The program has impressive geographic reach. Within the U.S., Sloan has backed climate projects related to Cape Cod, Long Island, Alaska, Kentucky, Texas and Washington state. Abroad, the list includes France, China, India, Australia, the Himalayas, the Cayman Islands, the Bahamas, Syria, Colombia, Greenland, Kenya and the Arctic Circle.

The funding strategy is intentionally multidisciplinary. “I sometimes use the analogy of a pinball machine,” Weber said. “Once I get the ball in there, then we can ratchet up the score by going through film and television show, radio — different kinds of media. So to me, it’s all connected.” That list includes books. Weber’s program has also supported 20 climate-related books, including Jared Diamond’s “Collapse” and Elizabeth Kolbert’s “Under a White Sky.”

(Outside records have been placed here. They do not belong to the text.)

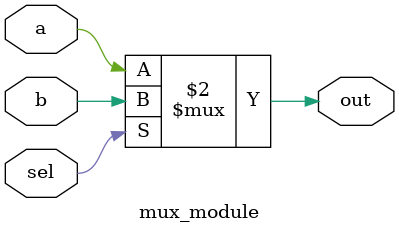
<source format=v>

`timescale 1ns / 100ps

module mux_module(
    //Todo: define inputs here
	input a,
	input b,
	input sel,
	output out
    );

    //Todo: define registers and wires here
	wire out;

    //Todo: define your logic here
	assign #5 out=(sel==0)?a:
		  b;

endmodule

</source>
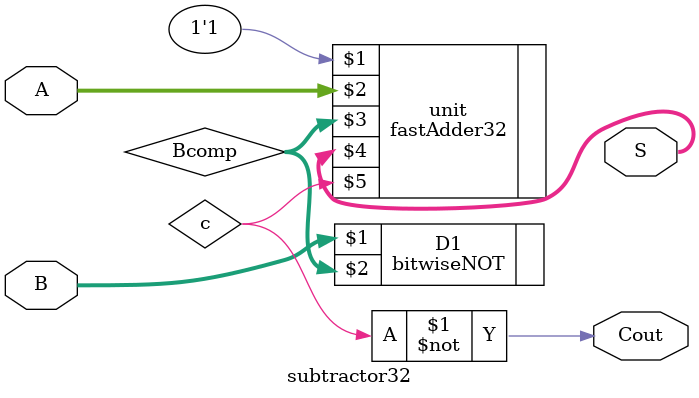
<source format=v>
`timescale 1ns / 1ps

module subtractor32(
       input [31:0]A,B,
       output [31:0]S,
       output Cout
       
    );
		wire c;
        wire [31:0] Bcomp;
        bitwiseNOT D1(B, Bcomp);
        wire [31:0]Sin,Scomp;
        fastAdder32 unit(1'b1,A,Bcomp,S,c);
		assign Cout=~c;
endmodule

</source>
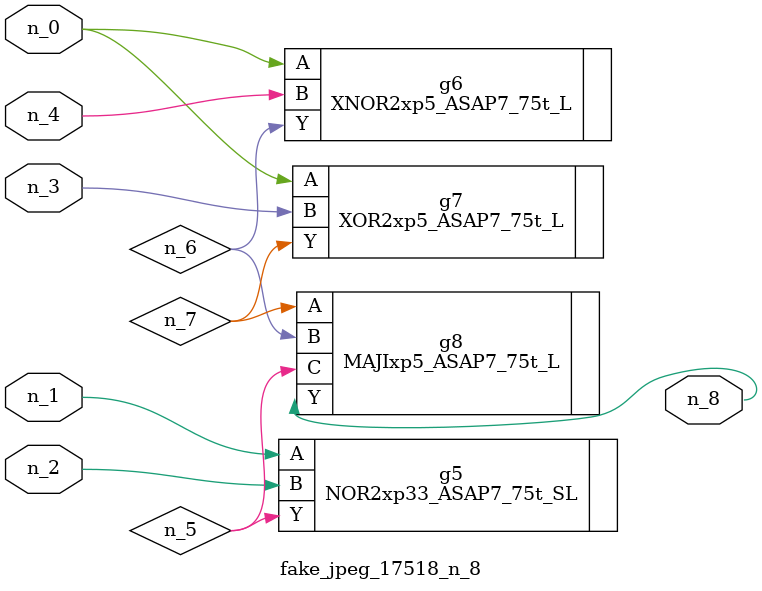
<source format=v>
module fake_jpeg_17518_n_8 (n_3, n_2, n_1, n_0, n_4, n_8);

input n_3;
input n_2;
input n_1;
input n_0;
input n_4;

output n_8;

wire n_6;
wire n_5;
wire n_7;

NOR2xp33_ASAP7_75t_SL g5 ( 
.A(n_1),
.B(n_2),
.Y(n_5)
);

XNOR2xp5_ASAP7_75t_L g6 ( 
.A(n_0),
.B(n_4),
.Y(n_6)
);

XOR2xp5_ASAP7_75t_L g7 ( 
.A(n_0),
.B(n_3),
.Y(n_7)
);

MAJIxp5_ASAP7_75t_L g8 ( 
.A(n_7),
.B(n_6),
.C(n_5),
.Y(n_8)
);


endmodule
</source>
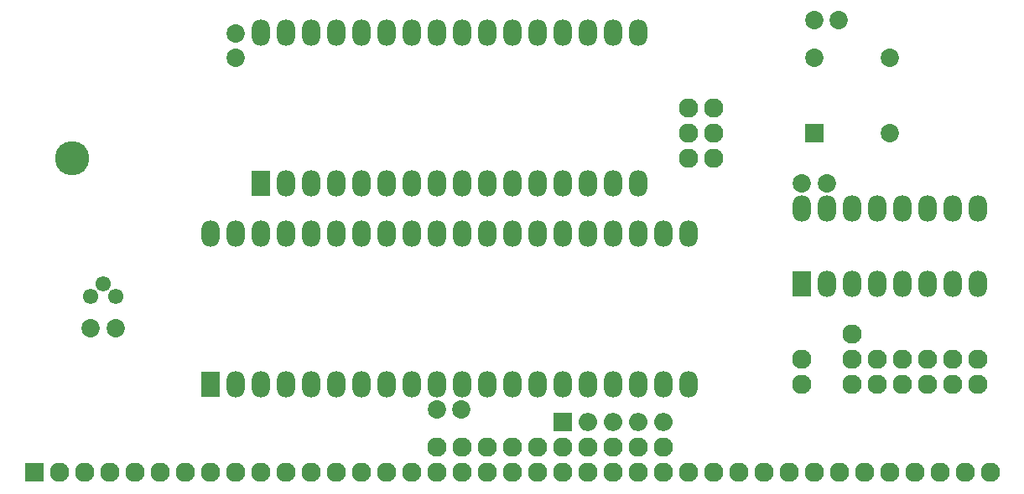
<source format=gbr>
%TF.GenerationSoftware,KiCad,Pcbnew,(5.1.6)-1*%
%TF.CreationDate,2020-11-22T17:12:32-08:00*%
%TF.ProjectId,rc-z80ram,72632d7a-3830-4726-916d-2e6b69636164,rev?*%
%TF.SameCoordinates,PX9157080PY9071968*%
%TF.FileFunction,Soldermask,Bot*%
%TF.FilePolarity,Negative*%
%FSLAX46Y46*%
G04 Gerber Fmt 4.6, Leading zero omitted, Abs format (unit mm)*
G04 Created by KiCad (PCBNEW (5.1.6)-1) date 2020-11-22 17:12:32*
%MOMM*%
%LPD*%
G01*
G04 APERTURE LIST*
%ADD10O,1.854000X1.854000*%
%ADD11R,1.854000X1.854000*%
%ADD12O,1.854000X2.654000*%
%ADD13R,1.854000X2.654000*%
%ADD14O,1.954000X1.954000*%
%ADD15C,1.954000*%
%ADD16C,1.854000*%
%ADD17C,1.554000*%
%ADD18R,1.954000X1.954000*%
%ADD19C,3.454000*%
G04 APERTURE END LIST*
D10*
%TO.C,RN1*%
X64770000Y6680200D03*
X62230000Y6680200D03*
X59690000Y6680200D03*
X57150000Y6680200D03*
D11*
X54610000Y6680200D03*
%TD*%
D12*
%TO.C,U4*%
X78740000Y28270200D03*
X96520000Y20650200D03*
X81280000Y28270200D03*
X93980000Y20650200D03*
X83820000Y28270200D03*
X91440000Y20650200D03*
X86360000Y28270200D03*
X88900000Y20650200D03*
X88900000Y28270200D03*
X86360000Y20650200D03*
X91440000Y28270200D03*
X83820000Y20650200D03*
X93980000Y28270200D03*
X81280000Y20650200D03*
X96520000Y28270200D03*
D13*
X78740000Y20650200D03*
%TD*%
D14*
%TO.C,JP5*%
X96520000Y13030200D03*
X96520000Y10490200D03*
X93980000Y13030200D03*
X93980000Y10490200D03*
X91440000Y13030200D03*
X91440000Y10490200D03*
X88900000Y13030200D03*
X88900000Y10490200D03*
X86360000Y13030200D03*
D15*
X86360000Y10490200D03*
%TD*%
D14*
%TO.C,JP4*%
X83820000Y10490200D03*
X83820000Y13030200D03*
D15*
X83820000Y15570200D03*
%TD*%
D16*
%TO.C,C4*%
X78780000Y30810200D03*
X81280000Y30810200D03*
%TD*%
%TO.C,X1*%
X87630000Y35890200D03*
X87630000Y43510200D03*
X80010000Y43510200D03*
D11*
X80010000Y35890200D03*
%TD*%
D17*
%TO.C,U3*%
X6985000Y19380200D03*
X9525000Y19380200D03*
X8255000Y20650200D03*
%TD*%
D14*
%TO.C,JP3*%
X78740000Y10490200D03*
D15*
X78740000Y13030200D03*
%TD*%
%TO.C,JP2*%
X69850000Y38430200D03*
D14*
X69850000Y35890200D03*
X69850000Y33350200D03*
%TD*%
%TO.C,JP1*%
X67310000Y33350200D03*
X67310000Y35890200D03*
D15*
X67310000Y38430200D03*
%TD*%
D16*
%TO.C,C5*%
X9485000Y16205200D03*
X6985000Y16205200D03*
%TD*%
%TO.C,C1*%
X44410000Y7950200D03*
X41910000Y7950200D03*
%TD*%
%TO.C,C2*%
X21590000Y46010200D03*
X21590000Y43510200D03*
%TD*%
%TO.C,C3*%
X82510000Y47320200D03*
X80010000Y47320200D03*
%TD*%
D12*
%TO.C,U2*%
X24130000Y46050200D03*
X62230000Y30810200D03*
X26670000Y46050200D03*
X59690000Y30810200D03*
X29210000Y46050200D03*
X57150000Y30810200D03*
X31750000Y46050200D03*
X54610000Y30810200D03*
X34290000Y46050200D03*
X52070000Y30810200D03*
X36830000Y46050200D03*
X49530000Y30810200D03*
X39370000Y46050200D03*
X46990000Y30810200D03*
X41910000Y46050200D03*
X44450000Y30810200D03*
X44450000Y46050200D03*
X41910000Y30810200D03*
X46990000Y46050200D03*
X39370000Y30810200D03*
X49530000Y46050200D03*
X36830000Y30810200D03*
X52070000Y46050200D03*
X34290000Y30810200D03*
X54610000Y46050200D03*
X31750000Y30810200D03*
X57150000Y46050200D03*
X29210000Y30810200D03*
X59690000Y46050200D03*
X26670000Y30810200D03*
X62230000Y46050200D03*
D13*
X24130000Y30810200D03*
%TD*%
D12*
%TO.C,U1*%
X19050000Y25730200D03*
X67310000Y10490200D03*
X21590000Y25730200D03*
X64770000Y10490200D03*
X24130000Y25730200D03*
X62230000Y10490200D03*
X26670000Y25730200D03*
X59690000Y10490200D03*
X29210000Y25730200D03*
X57150000Y10490200D03*
X31750000Y25730200D03*
X54610000Y10490200D03*
X34290000Y25730200D03*
X52070000Y10490200D03*
X36830000Y25730200D03*
X49530000Y10490200D03*
X39370000Y25730200D03*
X46990000Y10490200D03*
X41910000Y25730200D03*
X44450000Y10490200D03*
X44450000Y25730200D03*
X41910000Y10490200D03*
X46990000Y25730200D03*
X39370000Y10490200D03*
X49530000Y25730200D03*
X36830000Y10490200D03*
X52070000Y25730200D03*
X34290000Y10490200D03*
X54610000Y25730200D03*
X31750000Y10490200D03*
X57150000Y25730200D03*
X29210000Y10490200D03*
X59690000Y25730200D03*
X26670000Y10490200D03*
X62230000Y25730200D03*
X24130000Y10490200D03*
X64770000Y25730200D03*
X21590000Y10490200D03*
X67310000Y25730200D03*
D13*
X19050000Y10490200D03*
%TD*%
D14*
%TO.C,J2*%
X64770000Y4140200D03*
X62230000Y4140200D03*
X59690000Y4140200D03*
X57150000Y4140200D03*
X54610000Y4140200D03*
X52070000Y4140200D03*
X49530000Y4140200D03*
X46990000Y4140200D03*
X44450000Y4140200D03*
D15*
X41910000Y4140200D03*
%TD*%
D14*
%TO.C,J1*%
X97790000Y1600200D03*
X95250000Y1600200D03*
X92710000Y1600200D03*
X90170000Y1600200D03*
X87630000Y1600200D03*
X85090000Y1600200D03*
X82550000Y1600200D03*
X80010000Y1600200D03*
X77470000Y1600200D03*
X74930000Y1600200D03*
X72390000Y1600200D03*
X69850000Y1600200D03*
X67310000Y1600200D03*
X64770000Y1600200D03*
X62230000Y1600200D03*
X59690000Y1600200D03*
X57150000Y1600200D03*
X54610000Y1600200D03*
X52070000Y1600200D03*
X49530000Y1600200D03*
X46990000Y1600200D03*
X44450000Y1600200D03*
X41910000Y1600200D03*
X39370000Y1600200D03*
X36830000Y1600200D03*
X34290000Y1600200D03*
X31750000Y1600200D03*
X29210000Y1600200D03*
X26670000Y1600200D03*
X24130000Y1600200D03*
X21590000Y1600200D03*
X19050000Y1600200D03*
X16510000Y1600200D03*
X13970000Y1600200D03*
X11430000Y1600200D03*
X8890000Y1600200D03*
X6350000Y1600200D03*
X3810000Y1600200D03*
D18*
X1270000Y1600200D03*
%TD*%
D19*
%TO.C,*%
X5080000Y33350200D03*
%TD*%
M02*

</source>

Climate may not be an intentional focus for Sloan, but in recent years, it has become a more common ingredient. Nearly half of the climate-related film and TV projects Sloan supports have come since 2019, and based on the list the foundation provided, nearly all of the climate-related screenwriting and production awards it has supported have come in that timeframe, as have 17 of the 20 books.

“I just run into climate because it’s there rather than looking for it,” Weber said. “In that sense, my program probably reflects the concerns that are out there.” These days in philanthropy, no matter what a funder is focused on, that is an increasingly common experience.